**** DATA SECTION ****

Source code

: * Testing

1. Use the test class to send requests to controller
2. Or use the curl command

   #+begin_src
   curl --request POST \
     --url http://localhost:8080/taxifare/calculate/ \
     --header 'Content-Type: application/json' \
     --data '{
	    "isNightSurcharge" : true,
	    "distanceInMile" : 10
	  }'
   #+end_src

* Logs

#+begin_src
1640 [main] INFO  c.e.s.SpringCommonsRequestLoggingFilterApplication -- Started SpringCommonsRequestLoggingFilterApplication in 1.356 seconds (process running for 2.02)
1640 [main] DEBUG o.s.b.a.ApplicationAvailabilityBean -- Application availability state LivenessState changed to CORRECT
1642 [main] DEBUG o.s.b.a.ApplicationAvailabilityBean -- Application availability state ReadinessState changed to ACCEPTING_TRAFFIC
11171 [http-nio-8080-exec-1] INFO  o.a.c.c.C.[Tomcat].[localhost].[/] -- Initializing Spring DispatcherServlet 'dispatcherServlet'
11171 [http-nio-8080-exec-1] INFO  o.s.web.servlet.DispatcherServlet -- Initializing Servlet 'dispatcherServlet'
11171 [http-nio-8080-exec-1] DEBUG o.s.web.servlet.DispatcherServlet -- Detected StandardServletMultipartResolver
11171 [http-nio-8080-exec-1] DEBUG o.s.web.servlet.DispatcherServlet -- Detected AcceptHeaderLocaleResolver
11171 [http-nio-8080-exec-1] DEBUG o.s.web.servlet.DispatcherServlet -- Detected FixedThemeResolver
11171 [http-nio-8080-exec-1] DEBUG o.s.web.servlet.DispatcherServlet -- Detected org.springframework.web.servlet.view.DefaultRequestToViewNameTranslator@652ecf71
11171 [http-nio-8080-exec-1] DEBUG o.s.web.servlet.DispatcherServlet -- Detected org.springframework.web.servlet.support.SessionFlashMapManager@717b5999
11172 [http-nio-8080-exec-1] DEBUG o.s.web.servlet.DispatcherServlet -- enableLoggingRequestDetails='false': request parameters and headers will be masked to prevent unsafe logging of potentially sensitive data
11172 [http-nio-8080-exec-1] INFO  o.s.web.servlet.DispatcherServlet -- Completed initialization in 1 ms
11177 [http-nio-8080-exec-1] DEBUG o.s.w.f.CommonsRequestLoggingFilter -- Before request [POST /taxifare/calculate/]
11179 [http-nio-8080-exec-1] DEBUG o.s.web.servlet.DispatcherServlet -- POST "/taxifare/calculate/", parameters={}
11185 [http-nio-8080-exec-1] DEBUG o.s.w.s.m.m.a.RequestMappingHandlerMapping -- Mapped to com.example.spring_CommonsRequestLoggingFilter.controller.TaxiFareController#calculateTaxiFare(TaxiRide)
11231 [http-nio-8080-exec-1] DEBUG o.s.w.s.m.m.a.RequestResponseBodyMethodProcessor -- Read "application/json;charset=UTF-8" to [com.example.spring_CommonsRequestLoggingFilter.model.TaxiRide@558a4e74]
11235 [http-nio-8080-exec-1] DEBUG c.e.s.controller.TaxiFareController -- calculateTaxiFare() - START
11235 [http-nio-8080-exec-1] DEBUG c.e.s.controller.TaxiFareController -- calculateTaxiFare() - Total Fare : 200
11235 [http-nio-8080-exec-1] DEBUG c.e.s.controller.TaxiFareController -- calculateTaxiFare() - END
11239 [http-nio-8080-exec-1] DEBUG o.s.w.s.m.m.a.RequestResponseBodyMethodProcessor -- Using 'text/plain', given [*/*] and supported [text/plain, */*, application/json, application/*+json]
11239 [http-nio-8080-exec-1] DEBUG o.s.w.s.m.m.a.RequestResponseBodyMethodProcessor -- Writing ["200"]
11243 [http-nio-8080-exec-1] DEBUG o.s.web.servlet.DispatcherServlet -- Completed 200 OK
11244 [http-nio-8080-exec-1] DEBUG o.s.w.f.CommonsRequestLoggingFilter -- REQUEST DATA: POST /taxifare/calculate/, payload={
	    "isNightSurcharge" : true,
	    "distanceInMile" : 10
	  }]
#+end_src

****

- DIRECTIVE
Repeat each record exactly, leaving nothing out.

- OUTPUT FOR THIS EXERCISE
Source code

: * Testing

1. Use the test class to send requests to controller
2. Or use the curl command

   #+begin_src
   curl --request POST \
     --url http://localhost:8080/taxifare/calculate/ \
     --header 'Content-Type: application/json' \
     --data '{
	    "isNightSurcharge" : true,
	    "distanceInMile" : 10
	  }'
   #+end_src

* Logs

#+begin_src
1640 [main] INFO  c.e.s.SpringCommonsRequestLoggingFilterApplication -- Started SpringCommonsRequestLoggingFilterApplication in 1.356 seconds (process running for 2.02)
1640 [main] DEBUG o.s.b.a.ApplicationAvailabilityBean -- Application availability state LivenessState changed to CORRECT
1642 [main] DEBUG o.s.b.a.ApplicationAvailabilityBean -- Application availability state ReadinessState changed to ACCEPTING_TRAFFIC
11171 [http-nio-8080-exec-1] INFO  o.a.c.c.C.[Tomcat].[localhost].[/] -- Initializing Spring DispatcherServlet 'dispatcherServlet'
11171 [http-nio-8080-exec-1] INFO  o.s.web.servlet.DispatcherServlet -- Initializing Servlet 'dispatcherServlet'
11171 [http-nio-8080-exec-1] DEBUG o.s.web.servlet.DispatcherServlet -- Detected StandardServletMultipartResolver
11171 [http-nio-8080-exec-1] DEBUG o.s.web.servlet.DispatcherServlet -- Detected AcceptHeaderLocaleResolver
11171 [http-nio-8080-exec-1] DEBUG o.s.web.servlet.DispatcherServlet -- Detected FixedThemeResolver
11171 [http-nio-8080-exec-1] DEBUG o.s.web.servlet.DispatcherServlet -- Detected org.springframework.web.servlet.view.DefaultRequestToViewNameTranslator@652ecf71
11171 [http-nio-8080-exec-1] DEBUG o.s.web.servlet.DispatcherServlet -- Detected org.springframework.web.servlet.support.SessionFlashMapManager@717b5999
11172 [http-nio-8080-exec-1] DEBUG o.s.web.servlet.DispatcherServlet -- enableLoggingRequestDetails='false': request parameters and headers will be masked to prevent unsafe logging of potentially sensitive data
11172 [http-nio-8080-exec-1] INFO  o.s.web.servlet.DispatcherServlet -- Completed initialization in 1 ms
11177 [http-nio-8080-exec-1] DEBUG o.s.w.f.CommonsRequestLoggingFilter -- Before request [POST /taxifare/calculate/]
11179 [http-nio-8080-exec-1] DEBUG o.s.web.servlet.DispatcherServlet -- POST "/taxifare/calculate/", parameters={}
11185 [http-nio-8080-exec-1] DEBUG o.s.w.s.m.m.a.RequestMappingHandlerMapping -- Mapped to com.example.spring_CommonsRequestLoggingFilter.controller.TaxiFareController#calculateTaxiFare(TaxiRide)
11231 [http-nio-8080-exec-1] DEBUG o.s.w.s.m.m.a.RequestResponseBodyMethodProcessor -- Read "application/json;charset=UTF-8" to [com.example.spring_CommonsRequestLoggingFilter.model.TaxiRide@558a4e74]
11235 [http-nio-8080-exec-1] DEBUG c.e.s.controller.TaxiFareController -- calculateTaxiFare() - START
11235 [http-nio-8080-exec-1] DEBUG c.e.s.controller.TaxiFareController -- calculateTaxiFare() - Total Fare : 200
11235 [http-nio-8080-exec-1] DEBUG c.e.s.controller.TaxiFareController -- calculateTaxiFare() - END
11239 [http-nio-8080-exec-1] DEBUG o.s.w.s.m.m.a.RequestResponseBodyMethodProcessor -- Using 'text/plain', given [*/*] and supported [text/plain, */*, application/json, application/*+json]
11239 [http-nio-8080-exec-1] DEBUG o.s.w.s.m.m.a.RequestResponseBodyMethodProcessor -- Writing ["200"]
11243 [http-nio-8080-exec-1] DEBUG o.s.web.servlet.DispatcherServlet -- Completed 200 OK
11244 [http-nio-8080-exec-1] DEBUG o.s.w.f.CommonsRequestLoggingFilter -- REQUEST DATA: POST /taxifare/calculate/, payload={
	    "isNightSurcharge" : true,
	    "distanceInMile" : 10
	  }]
#+end_src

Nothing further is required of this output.